In this study, we construct a risk stratification model to explore the optimal treatment strategy for elderly NPC patients. The inclusion of a large number of recently treated patients within a relatively short timeframe may be one of the main strengths of our study, which can provide valuable insights into current treatment practices and outcomes in clinical practice. Nonetheless, we acknowledge that there are several limitations to our study. Firstly, it is a retrospective analysis, we only chose OS as the primary clinical outcome to avoid the possible bias from changes in the follow-up programme. Secondly, comprehensive geriatric assessments by geriatricians were not available for our patients, but we attempted to consider several aspects that could impact the elderly.

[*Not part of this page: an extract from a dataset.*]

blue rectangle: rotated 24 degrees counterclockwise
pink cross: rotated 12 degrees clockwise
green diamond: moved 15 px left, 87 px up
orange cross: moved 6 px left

Thirdly, we recognize that biases related to heterogeneity in chemotherapy prescription, including the diversity of treatment regimens and chemotherapy cycles, are likely to persist. Furthermore, due to the limited number of cases with CCRT alone, we didn’t analyze these patients separately, and a larger sample size is required to explore the long-term outcomes of this patient population. Finally, limited to the retrospective nature, this study lacked information on treatment-related adverse effects for different treatment methods.

Conclusions

In conclusion, we developed an RPA model for risk stratification and our constructed PI is robust in predicting survival in elderly patients with NPC which could serve as a tool in treatment decision-making for physicians.